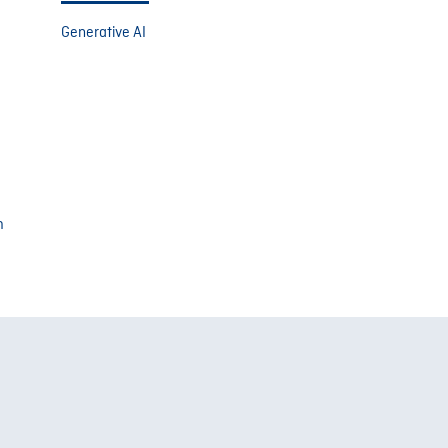
Generative AI
m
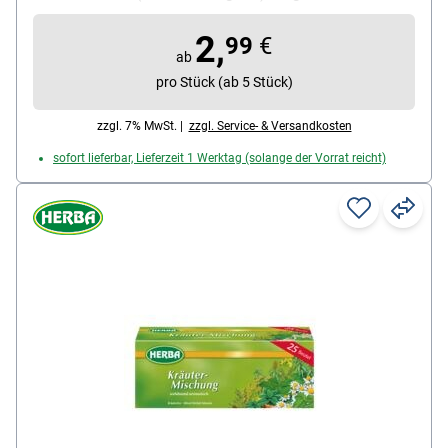
schärfe, feinwürzig
2,
Kuvert: Papierkuvert
99
€
ab
Teesorte: Gewürztee
pro Stück (ab 5 Stück)
Ziehzeit: 8-10 min
zzgl. 7% MwSt. |
zzgl. Service- & Versandkosten
sofort lieferbar, Lieferzeit 1 Werktag (solange der Vorrat reicht)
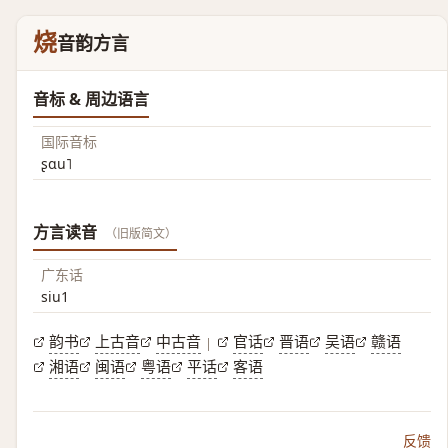
烧
音韵方言
音标 & 周边语言
国际音标
ʂɑu˥
方言读音
（旧版简文）
广东话
siu1
韵书
上古音
中古音
官话
晋语
吴语
赣语
|
湘语
闽语
粤语
平话
客语
反馈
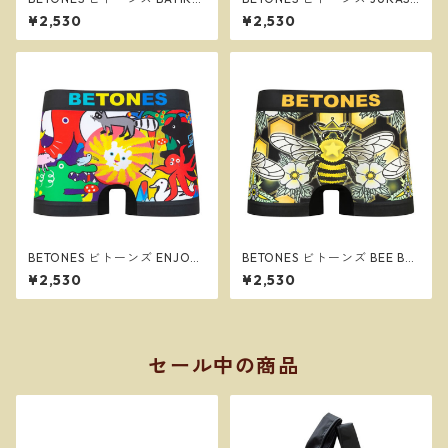
BLACK メンズ フリーサイズ
IC2 BLUE メンズ フリーサイ
¥2,530
¥2,530
ボクサーパンツ ※ネコポスで
ズ ボクサーパンツ ※ネコポス
送料無料※
で送料無料※
BETONES ビトーンズ ENJOY2
BETONES ビトーンズ BEE BE
BLACK メンズ フリーサイズ
E２ BLACK メンズ フリーサイ
¥2,530
¥2,530
ボクサーパンツ ※ネコポスで
ズ ボクサーパンツ ※ネコポス
送料無料※
で送料無料※
セール中の商品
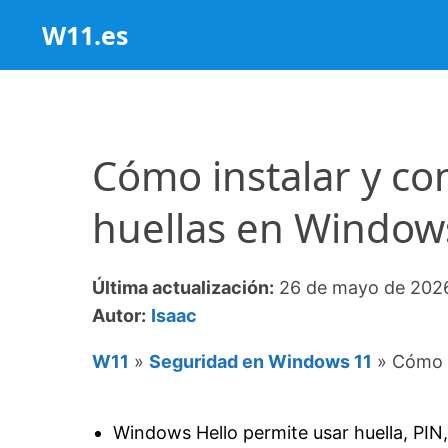
Saltar
W11.es
al
contenido
Cómo instalar y co
huellas en Window
Última actualización:
26 de mayo de 202
Autor:
Isaac
W11
»
Seguridad en Windows 11
»
Cómo i
Windows Hello permite usar huella, PIN, 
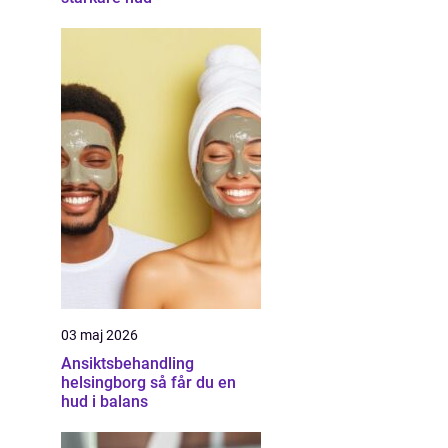
03 maj 2026
Ansiktsbehandling
helsingborg så får du en
hud i balans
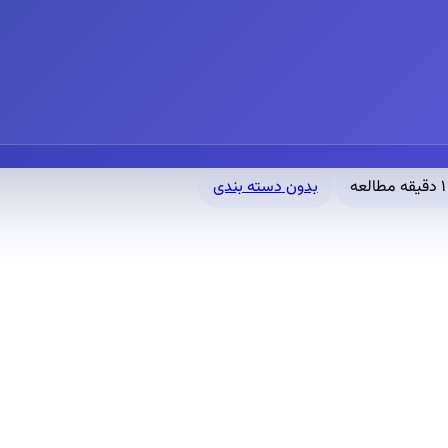
۱ دقیقه مطالعه
بدون دسته بندی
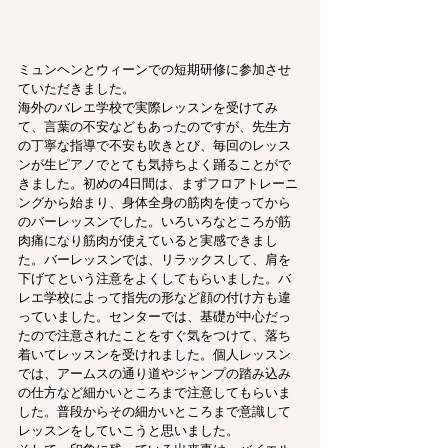
ミュンヘンとウィーンでの短期研修に参加させ
ていただきました。
海外のバレエ学校で実際レッスンを受けてみ
て、言葉の不安などもあったのですが、先生方
の丁寧な指導で不安も吹きとび、毎回のレッス
ンが生ピアノでとても気持ちよく踊ることがで
きました。初めの4日間は、まずフロアトレーニ
ングから始まり、身体全身の筋肉を使ってから
のバーレッスンでした。いろいろなところが筋
肉痛になり筋肉が使えていると実感できまし
た。バーレッスンでは、リラックスして、肩を
下げてという注意をよくしてもらいました。バ
レエ学校によって指先の形など顔の付け方も違
っていました。センターでは、基礎が中心だっ
たので注意されたことをすぐ気をつけて、落ち
着いてレッスンを受けれました。個人レッスン
では、アームスの通り道やジャンプの踏み込み
の仕方など細かいところまで注意してもらいま
した。普段からその細かいところまで意識して
レッスンをしていこうと思いました。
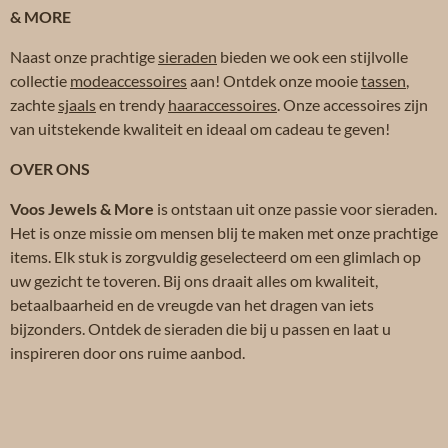
& MORE
Naast onze prachtige
sieraden
bieden we ook een stijlvolle
collectie
modeaccessoires
aan! Ontdek onze mooie
tassen
,
zachte
sjaals
en trendy
haaraccessoires
. Onze accessoires zijn
van uitstekende kwaliteit en ideaal om cadeau te geven!
OVER ONS
Voos Jewels & More
is ontstaan uit onze passie voor sieraden.
Het is onze missie om mensen blij te maken met onze prachtige
items. Elk stuk is zorgvuldig geselecteerd om een glimlach op
uw gezicht te toveren. Bij ons draait alles om kwaliteit,
betaalbaarheid en de vreugde van het dragen van iets
bijzonders. Ontdek de sieraden die bij u passen en laat u
inspireren door ons ruime aanbod.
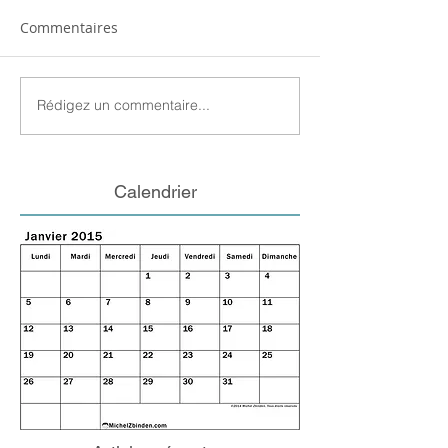
Commentaires
Rédigez un commentaire...
Calendrier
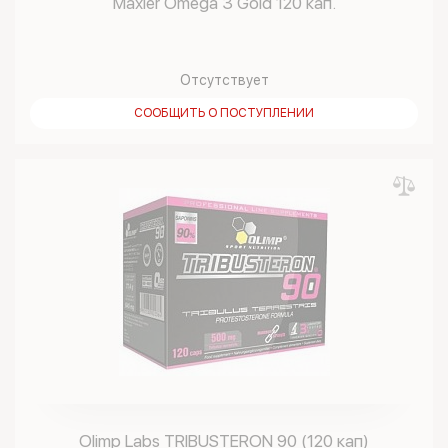
Maxler Omega 3 Gold 120 кап.
Отсутствует
СООБЩИТЬ О ПОСТУПЛЕНИИ
Olimp Labs TRIBUSTERON 90 (120 кап)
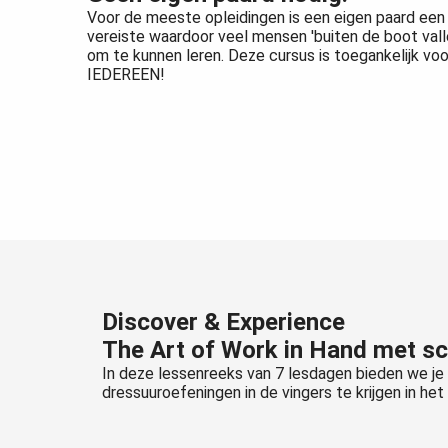
Voor de meeste opleidingen is een eigen paard een
vereiste waardoor veel mensen 'buiten de boot vall
om te kunnen leren. Deze cursus is toegankelijk voo
IEDEREEN!
Discover & Experience
The Art of Work in Hand met s
In deze lessenreeks van 7 lesdagen bieden we j
dressuuroefeningen in de vingers te krijgen in he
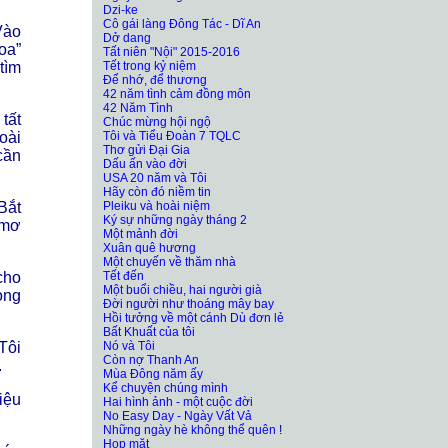
Dzi-ke
Cô gái làng Đông Tác - Dĩ An
Vào
Dở dang
oa”
Tất niên "Nội" 2015-2016
Tết trong kỷ niệm
tìm
Để nhớ, để thương
42 năm tình cảm đồng môn
42 Năm Tình
tất
Chúc mừng hội ngộ
Tôi và Tiểu Đoàn 7 TQLC
oài
Thơ gửi Đại Gia
cần
Dấu ấn vào đời
USA 20 năm và Tôi
Hãy còn đó niềm tin
Pleiku và hoài niệm
Bắt
Ký sự những ngày tháng 2
 mơ
Một mảnh đời
Xuân quê hương
Một chuyến về thăm nhà
Tết đến
cho
Một buổi chiều, hai người già
ong
Đời người như thoáng mây bay
Hồi tưởng về một cánh Dù đơn lẻ
Bất Khuất của tôi
Nó và Tôi
Tôi
Còn nợ Thanh An
.
Mùa Đông năm ấy
Kể chuyện chúng mình
iệu
Hai hình ảnh - một cuộc đời
No Easy Day - Ngày Vất Vả
Những ngày hè không thể quên
!
Họp mặt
----------
» **Your goal**: Copy out every line above without changing anything, and leave the pictures out.

» **Response for this exercise**:
Generative AI
m
schärfe, feinwürzig
2,
Kuvert: Papierkuvert
99
€
ab
Teesorte: Gewürztee
pro Stück (ab 5 Stück)
Ziehzeit: 8-10 min
zzgl. 7% MwSt. |
zzgl. Service- & Versandkosten
sofort lieferbar, Lieferzeit 1 Werktag (solange der Vorrat reicht)
烧
音韵方言
音标 & 周边语言
国际音标
ʂɑu˥
方言读音
（旧版简文）
广东话
siu1
韵书
上古音
中古音
官话
晋语
吴语
赣语
|
湘语
闽语
粤语
平话
客语
反馈
BLACK メンズ フリーサイズ
IC2 BLUE メンズ フリーサイ
¥2,530
¥2,530
ボクサーパンツ ※ネコポスで
ズ ボクサーパンツ ※ネコポス
送料無料※
で送料無料※
BETONES ビトーンズ ENJOY2
BETONES ビトーンズ BEE BE
BLACK メンズ フリーサイズ
E２ BLACK メンズ フリーサイ
¥2,530
¥2,530
ボクサーパンツ ※ネコポスで
ズ ボクサーパンツ ※ネコポス
送料無料※
で送料無料※
セール中の商品
Saltar
W11.es
al
contenido
Cómo instalar y co
huellas en Window
Última actualización:
26 de mayo de 202
Autor:
Isaac
W11
»
Seguridad en Windows 11
»
Cómo i
Windows Hello permite usar huella, PIN, 
03 maj 2026
Ansiktsbehandling
helsingborg så får du en
hud i balans
۱ دقیقه مطالعه
بدون دسته بندی
ミュンヘンとウィーンでの短期研修に参加させ
ていただきました。
海外のバレエ学校で実際レッスンを受けてみ
て、言葉の不安などもあったのですが、先生方
の丁寧な指導で不安も吹きとび、毎回のレッス
ンが生ピアノでとても気持ちよく踊ることがで
きました。初めの4日間は、まずフロアトレーニ
ングから始まり、身体全身の筋肉を使ってから
のバーレッスンでした。いろいろなところが筋
肉痛になり筋肉が使えていると実感できまし
た。バーレッスンでは、リラックスして、肩を
下げてという注意をよくしてもらいました。バ
レエ学校によって指先の形など顔の付け方も違
っていました。センターでは、基礎が中心だっ
たので注意されたことをすぐ気をつけて、落ち
着いてレッスンを受けれました。個人レッスン
では、アームスの通り道やジャンプの踏み込み
の仕方など細かいところまで注意してもらいま
した。普段からその細かいところまで意識して
レッスンをしていこうと思いました。
& MORE
Naast onze prachtige
sieraden
bieden we ook een stijlvolle
collectie
modeaccessoires
aan! Ontdek onze mooie
tassen
,
zachte
sjaals
en trendy
haaraccessoires
. Onze accessoires zijn
van uitstekende kwaliteit en ideaal om cadeau te geven!
OVER ONS
Voos Jewels & More
is ontstaan uit onze passie voor sieraden.
Het is onze missie om mensen blij te maken met onze prachtige
items. Elk stuk is zorgvuldig geselecteerd om een glimlach op
uw gezicht te toveren. Bij ons draait alles om kwaliteit,
betaalbaarheid en de vreugde van het dragen van iets
bijzonders. Ontdek de sieraden die bij u passen en laat u
inspireren door ons ruime aanbod.
Commentaires
Rédigez un commentaire...
Calendrier
Maxler Omega 3 Gold 120 кап.
Отсутствует
СООБЩИТЬ О ПОСТУПЛЕНИИ
Olimp Labs TRIBUSTERON 90 (120 кап)
Voor de meeste opleidingen is een eigen paard een
vereiste waardoor veel mensen 'buiten de boot vall
om te kunnen leren. Deze cursus is toegankelijk voo
IEDEREEN!
Discover & Experience
The Art of Work in Hand met s
In deze lessenreeks van 7 lesdagen bieden we j
dressuuroefeningen in de vingers te krijgen in he
Dzi-ke
Cô gái làng Đông Tác - Dĩ An
Vào
Dở dang
oa”
Tất niên "Nội" 2015-2016
Tết trong kỷ niệm
tìm
Để nhớ, để thương
42 năm tình cảm đồng môn
42 Năm Tình
tất
Chúc mừng hội ngộ
Tôi và Tiểu Đoàn 7 TQLC
oài
Thơ gửi Đại Gia
cần
Dấu ấn vào đời
USA 20 năm và Tôi
Hãy còn đó niềm tin
Pleiku và hoài niệm
Bắt
Ký sự những ngày tháng 2
 mơ
Một mảnh đời
Xuân quê hương
Một chuyến về thăm nhà
Tết đến
cho
Một buổi chiều, hai người già
ong
Đời người như thoáng mây bay
Hồi tưởng về một cánh Dù đơn lẻ
Bất Khuất của tôi
Nó và Tôi
Tôi
Còn nợ Thanh An
.
Mùa Đông năm ấy
Kể chuyện chúng mình
iệu
Hai hình ảnh - một cuộc đời
No Easy Day - Ngày Vất Vả
Những ngày hè không thể quên
!
Họp mặt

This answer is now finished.